March 31, 2025

HSBC lists 3 scenarios that are good for gold

Investing.com -- HSBC analysts see multiple paths for gold to strengthen amid a US-driven market correction, citing economic concerns and policy risks as key drivers.

The bank outlines three scenarios where gold could benefit.

Firstly, U.S. recession concerns. They state that a traditional risk-off environment could lead to a weaker dollar, lower Treasury yields, and falling risk assets, all of which would support higher gold prices.

HSBC notes that in such a scenario, gold would be expected to perform well as a safe-haven asset.

Next is U.S. stagflation concerns. The bank tells investors that if the US economy faces both weak growth and persistent inflation, gold could see even stronger gains.

HSBC explains that under stagflation, “UST yields floored, USD inconclusive, lower risk assets, gold much stronger.”

Finally, U.S. debt concerns. HSBC believes that if the U.S. government pushes for further tax cuts or extends existing tax reductions, concerns over fiscal stability could weaken the dollar and push investors into gold.

“UST yields floored, USD weaker, lower risk assets, gold much stronger,” HSBC analysts wrote.

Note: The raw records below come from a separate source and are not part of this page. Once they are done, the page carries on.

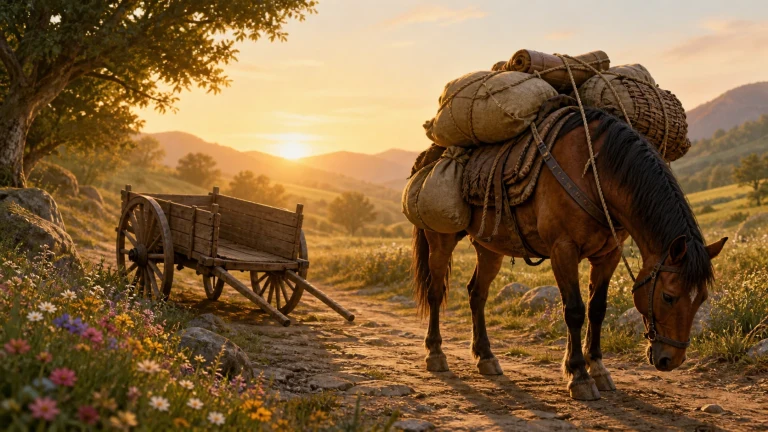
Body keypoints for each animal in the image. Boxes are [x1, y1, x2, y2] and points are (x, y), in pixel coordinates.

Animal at [411, 108, 728, 401]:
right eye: (668, 296)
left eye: (701, 299)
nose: (671, 360)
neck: (596, 174)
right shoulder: (563, 249)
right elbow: (574, 310)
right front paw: (578, 375)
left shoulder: (608, 256)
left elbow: (597, 309)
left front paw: (598, 369)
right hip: (440, 240)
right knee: (436, 291)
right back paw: (435, 353)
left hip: (489, 249)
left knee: (477, 294)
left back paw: (485, 356)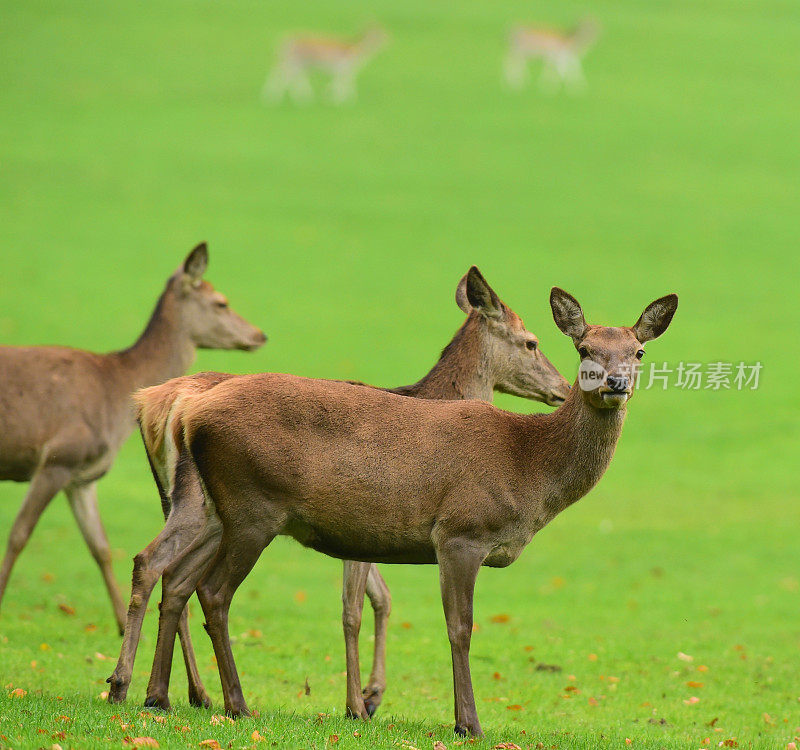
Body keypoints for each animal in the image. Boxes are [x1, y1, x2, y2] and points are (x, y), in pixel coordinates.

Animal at [0, 244, 268, 636]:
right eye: (221, 302)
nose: (260, 335)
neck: (114, 396)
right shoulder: (59, 457)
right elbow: (19, 534)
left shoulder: (82, 477)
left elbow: (100, 546)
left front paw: (120, 625)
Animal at [109, 284, 680, 736]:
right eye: (582, 346)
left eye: (639, 352)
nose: (614, 384)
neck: (528, 469)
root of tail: (185, 412)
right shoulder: (460, 532)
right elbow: (459, 627)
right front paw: (466, 723)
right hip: (252, 506)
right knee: (211, 590)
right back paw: (233, 704)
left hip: (213, 509)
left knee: (176, 578)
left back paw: (156, 695)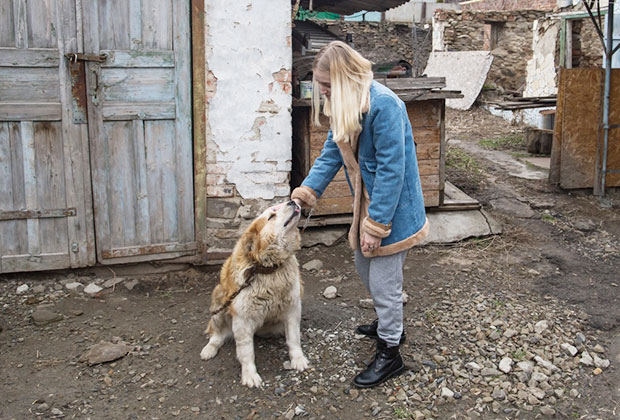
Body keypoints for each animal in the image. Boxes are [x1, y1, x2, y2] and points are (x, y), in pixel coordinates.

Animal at [200, 200, 308, 388]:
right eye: (271, 215)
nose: (292, 201)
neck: (269, 269)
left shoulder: (293, 309)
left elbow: (294, 339)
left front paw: (298, 359)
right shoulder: (242, 320)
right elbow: (246, 351)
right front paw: (250, 374)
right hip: (218, 302)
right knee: (217, 335)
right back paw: (209, 349)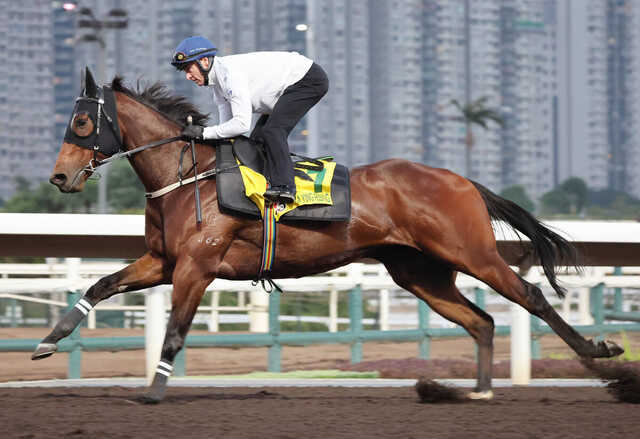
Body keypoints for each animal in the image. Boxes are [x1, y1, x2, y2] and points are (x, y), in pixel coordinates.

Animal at [34, 69, 623, 403]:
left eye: (82, 124)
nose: (59, 177)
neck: (191, 177)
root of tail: (461, 180)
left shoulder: (197, 268)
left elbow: (175, 332)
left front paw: (154, 392)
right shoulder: (162, 261)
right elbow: (99, 287)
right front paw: (48, 341)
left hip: (472, 252)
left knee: (531, 296)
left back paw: (601, 351)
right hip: (420, 272)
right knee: (481, 321)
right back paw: (475, 392)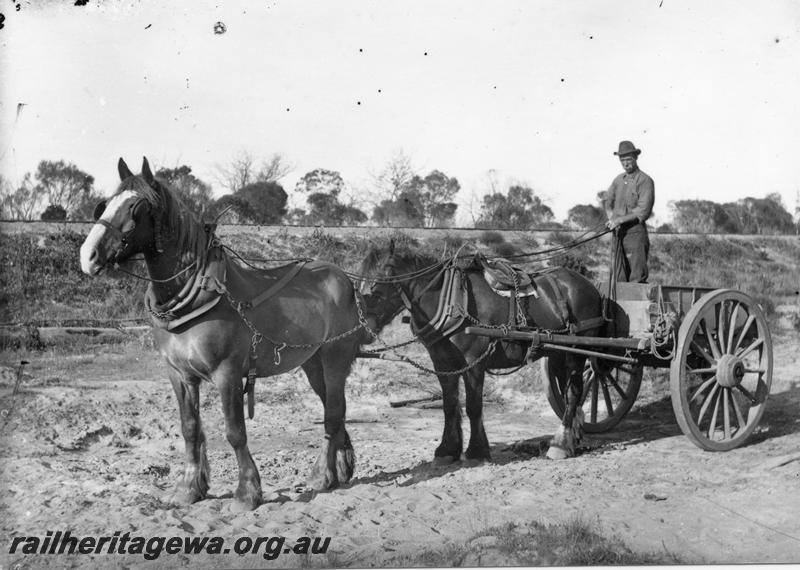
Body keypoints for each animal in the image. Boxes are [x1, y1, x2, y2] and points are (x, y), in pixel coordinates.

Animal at [80, 156, 362, 510]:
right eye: (105, 204)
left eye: (135, 207)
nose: (87, 256)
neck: (199, 297)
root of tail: (342, 277)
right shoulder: (180, 375)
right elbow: (190, 429)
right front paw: (189, 487)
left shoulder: (227, 373)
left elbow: (234, 431)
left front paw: (247, 492)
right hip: (312, 364)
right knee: (333, 409)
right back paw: (339, 468)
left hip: (335, 358)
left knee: (333, 412)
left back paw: (323, 475)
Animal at [360, 240, 604, 462]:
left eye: (379, 281)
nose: (365, 328)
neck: (453, 301)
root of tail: (588, 285)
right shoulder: (442, 362)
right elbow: (449, 405)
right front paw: (448, 449)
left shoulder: (474, 362)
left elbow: (473, 406)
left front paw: (477, 451)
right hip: (557, 353)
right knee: (568, 391)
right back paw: (572, 438)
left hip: (577, 350)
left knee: (574, 392)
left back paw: (560, 444)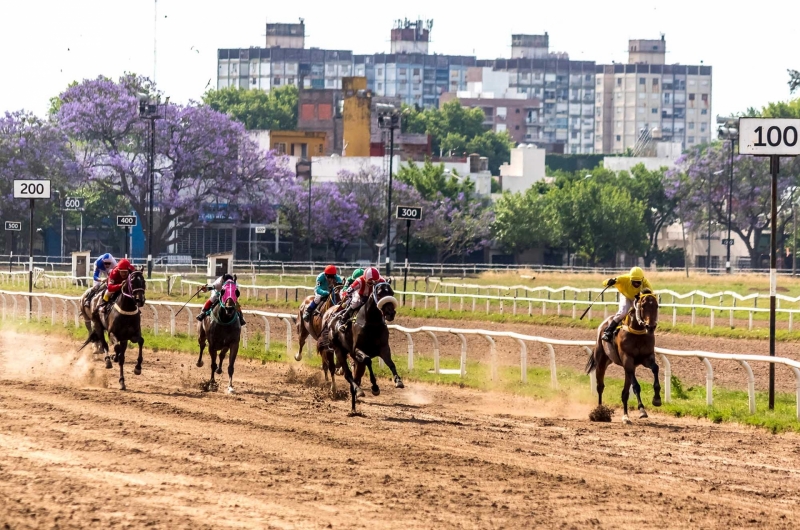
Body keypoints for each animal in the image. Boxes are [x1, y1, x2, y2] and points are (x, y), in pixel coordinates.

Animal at [588, 286, 664, 422]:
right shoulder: (627, 359)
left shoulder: (646, 357)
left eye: (656, 305)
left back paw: (626, 416)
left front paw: (657, 399)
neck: (637, 333)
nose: (650, 327)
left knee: (624, 393)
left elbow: (655, 368)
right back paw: (600, 413)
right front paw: (642, 410)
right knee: (600, 386)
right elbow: (636, 386)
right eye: (643, 306)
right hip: (602, 361)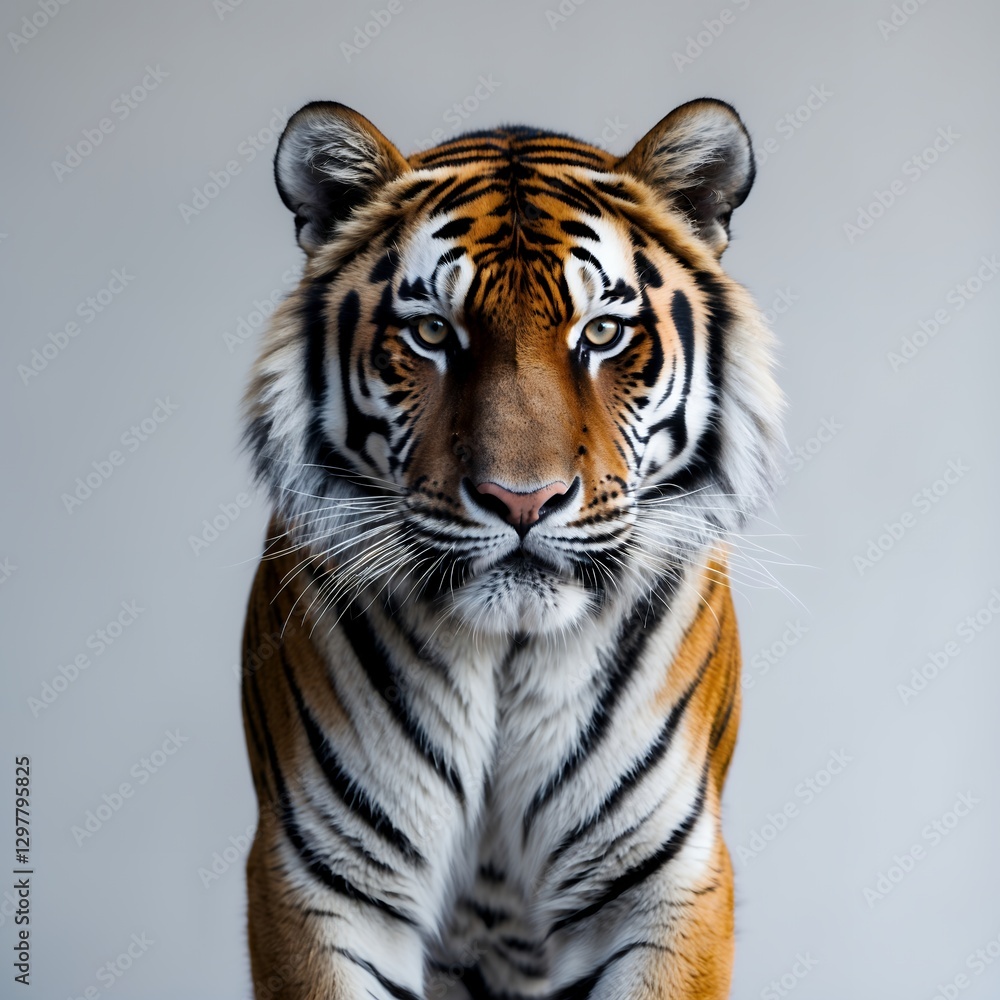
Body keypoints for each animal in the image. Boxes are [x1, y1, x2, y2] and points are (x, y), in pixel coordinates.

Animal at [239, 96, 783, 1000]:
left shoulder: (663, 879)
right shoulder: (321, 877)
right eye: (431, 332)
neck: (509, 652)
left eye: (603, 331)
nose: (521, 499)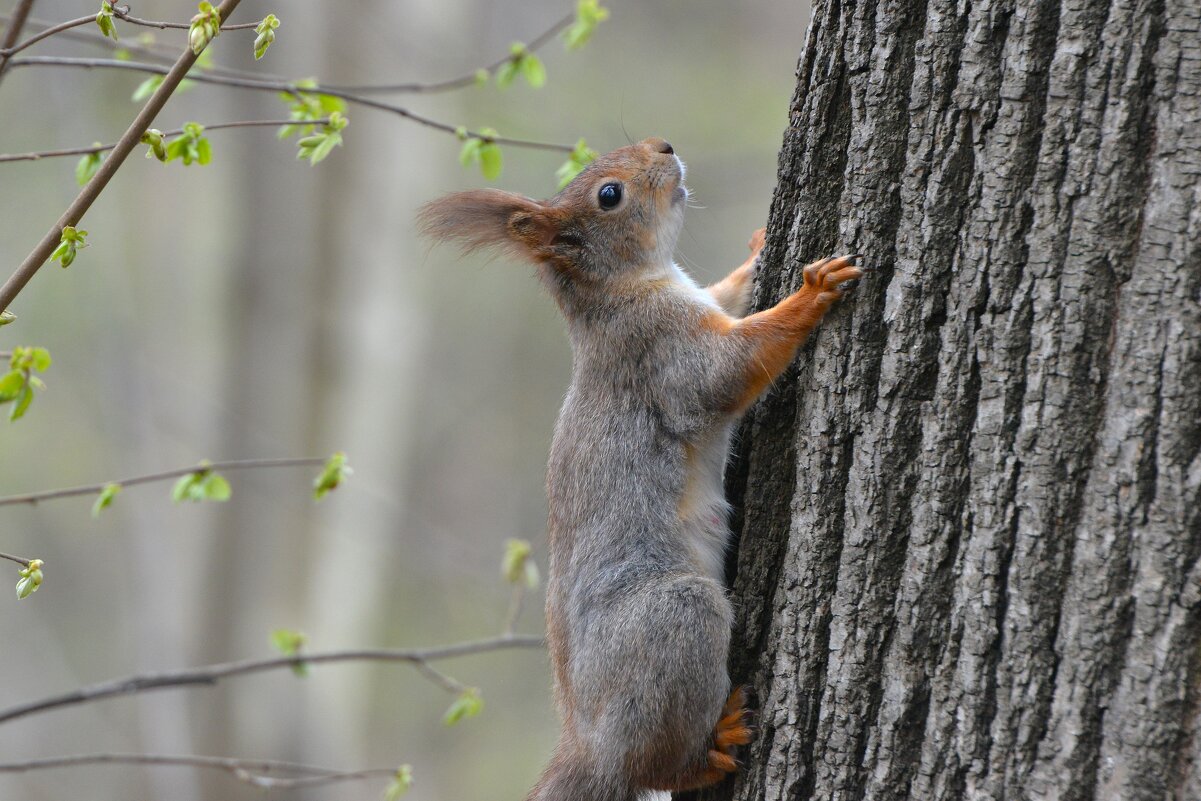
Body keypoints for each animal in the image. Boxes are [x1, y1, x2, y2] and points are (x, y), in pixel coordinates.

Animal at [420, 137, 862, 801]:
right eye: (610, 195)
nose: (664, 145)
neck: (624, 289)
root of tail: (592, 751)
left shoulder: (698, 303)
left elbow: (727, 293)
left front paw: (758, 247)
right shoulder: (660, 350)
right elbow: (731, 367)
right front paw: (811, 294)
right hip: (675, 622)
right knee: (653, 763)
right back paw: (711, 747)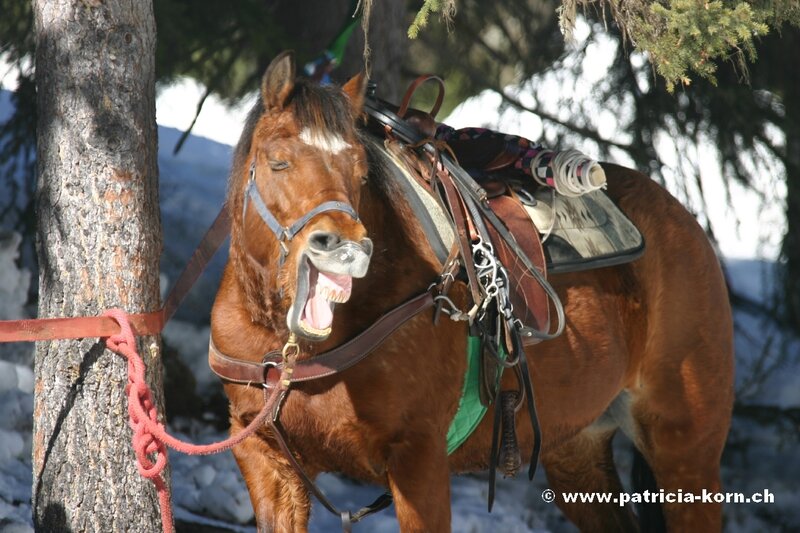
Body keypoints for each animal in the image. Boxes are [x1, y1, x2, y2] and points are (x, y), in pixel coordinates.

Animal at [209, 51, 734, 532]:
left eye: (360, 172)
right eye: (278, 161)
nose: (347, 248)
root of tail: (682, 218)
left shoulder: (419, 460)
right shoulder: (265, 460)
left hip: (687, 450)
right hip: (577, 447)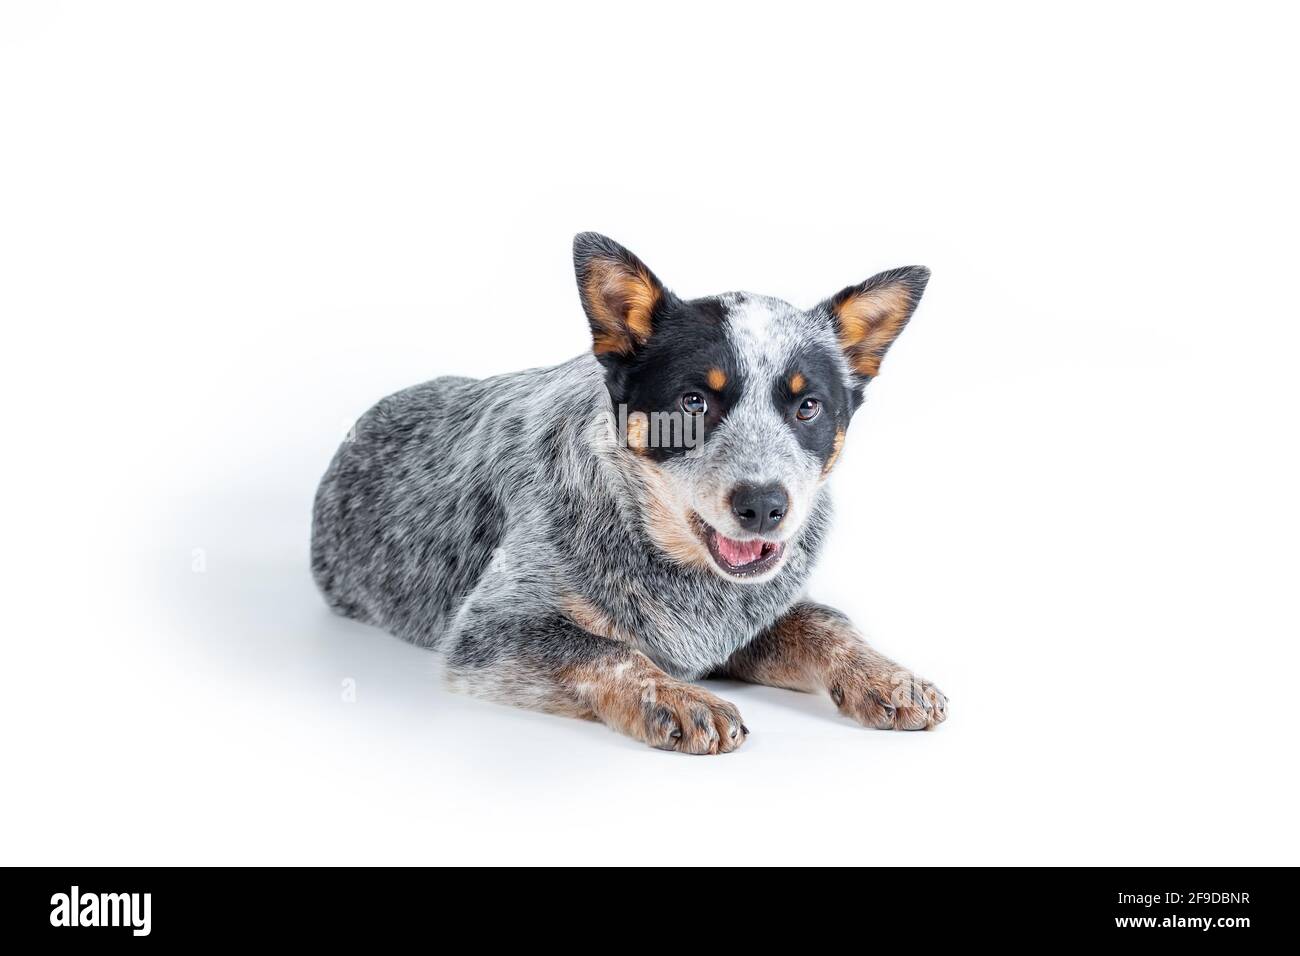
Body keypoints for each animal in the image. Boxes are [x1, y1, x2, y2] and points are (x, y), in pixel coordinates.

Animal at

Unlike typical global risk-off events, HSBC describes the current correction as "really US-driven", highlighting that economic risks remain concentrated in US markets.

The bank also points out that Treasury yields and the dollar may not offer the same level of protection as gold in the coming weeks.

“We’d argue that both the USD and USTs/DM sovereigns will lose out against gold as the portfolio hedge of choice.”